En voyage, ce que j’aime, ce n’est pas de voir des choses jamais vues. L’essentiel, c’est m’alléger de tout. Je ne suis plus moi-même, mon état d’esprit devient flottant, tout devient plaisir, rien ne pèse. Quand vous regardez une œuvre, c’est un peu pareil : vous entrez dans une forme de dialogue en vous libérant. Le Voyage à Nantes, c’est aussi ça. Un rayon de soleil. On invite tout le monde à partir pour un léger déplacement, une expérience, regarder la ville autrement. À Nantes, vous allez vivre les choses.
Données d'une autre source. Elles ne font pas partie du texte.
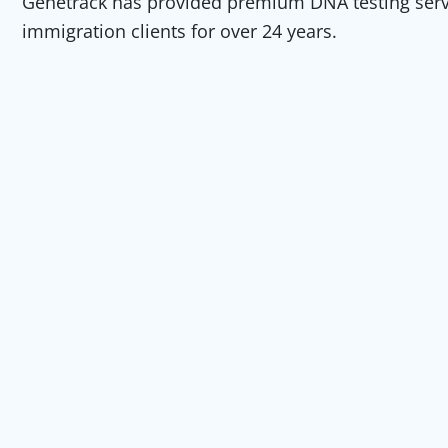
Genetrack has provided premium DNA testing servic
immigration clients for over 24 years.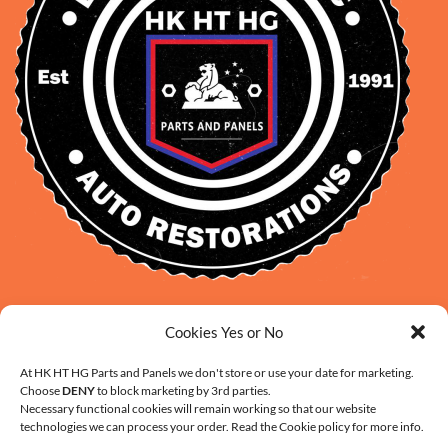
David Smith: 0412 109 239
Cookies Yes or No
sales@daveclassicauto.com.au
Cherie Smith: 0476 902 610
At HK HT HG Parts and Panels we don't store or use your date for marketing.
Choose
DENY
to block marketing by 3rd parties.
info@hkhthgpartsandpanels.com.au
Necessary functional cookies will remain working so that our website
CONTACT US
technologies we can process your order. Read the Cookie policy for more info.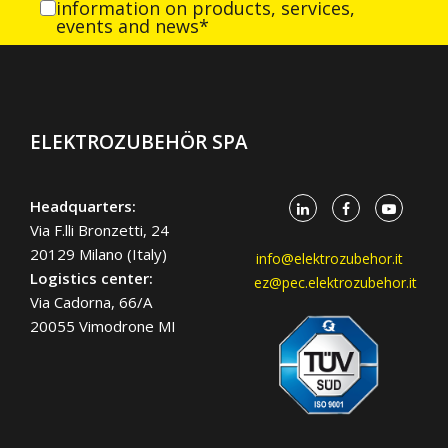
information on products, services,
events and news*
ELEKTROZUBEHÖR SPA
Headquarters:
Via F.lli Bronzetti, 24
20129 Milano (Italy)
info@elektrozubehor.it
Logistics center:
ez@pec.elektrozubehor.it
Via Cadorna, 66/A
20055 Vimodrone MI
C’est une zone d’expérimentation artistico-naturelle qui permet un vagabondage intérieur.


Comment créer la surprise chaque année ?  

Pour ça, on a des alliés en or, ce sont les artistes. Vous leur donnez un thème, vous leur proposez un ou deux lieux, vous les laissez faire et vous les aidez. Nous faisons comme les jardiniers : on met le terreau, de l’eau… Et on est les premiers surpris. C’est génial.


Quelles sont les bonnes surprises de l’édition ?  

Un mois avant l’ouverture, je ne sais pas et c’est ça qui est formidable. On réunit les conditions, on a nos fascinations mais on ne sait pas comment ça sera reçu. L’an passé, je n’avais choisi ni les œuvres, ni les lieux puisque c’était la programmation de Jean Blaise. J’ai eu beaucoup de surprises. On ne maîtrise pas tout. 


“Nantes est une ville jeune qui n'est pas dans le ressassement du passé.”

Alors, quelle œuvre attendez-vous le plus ?  

J’ai une grande curiosité pour le palmier de Louis Guillaume, dans les douves du Château. C’est un mélange de métal, de cordage, de résine. Ensuite, Ali Cherri au Musée Dobrée, je crois que ça va être très fort. Théo Mercier, place Graslin, je me représente assez bien ce que ça va donner.


En 2017 à votre arrivée, dans une interview pour Kostar, vous disiez « les projets doivent être liés à l’histoire d’une ville et d’un lieu »…  

La ville et ses caractéristiques dictent les projets. Puisqu’on n’a ni Tour Eiffel, ni Mona Lisa, il faut que le musée parle de la ville et que les œuvres du Voyage à Nantes révèlent sa singularité. Pareil en cuisine, on n’a pas de grande recette et c’est une chance. Nantes est une ville jeune qui n’est pas dans le ressassement du passé. On peut explorer une singularité changeante sans être obligé de passer par des recettes éculées.


À l’heure où la culture est attaquée, comment résiste-t-on ?

La difficulté, c’est que l’art ne se démontre pas, il s’expérimente. Mais il a toujours survécu. Au moment du Covid, sans la possibilité de rencontrer l’autre et de faire des expériences autres qu’utilitaires, on dépérissait. L’être humain n’est pas fait pour être uniquement un corps. Peut-être faut-il initier des collaborations pour passer le moment qui est difficile et pas que dans la culture. Moins défendre sa maison que s’entraider, réfléchir davantage ensemble. Le milieu culturel ne l’a pas assez fait.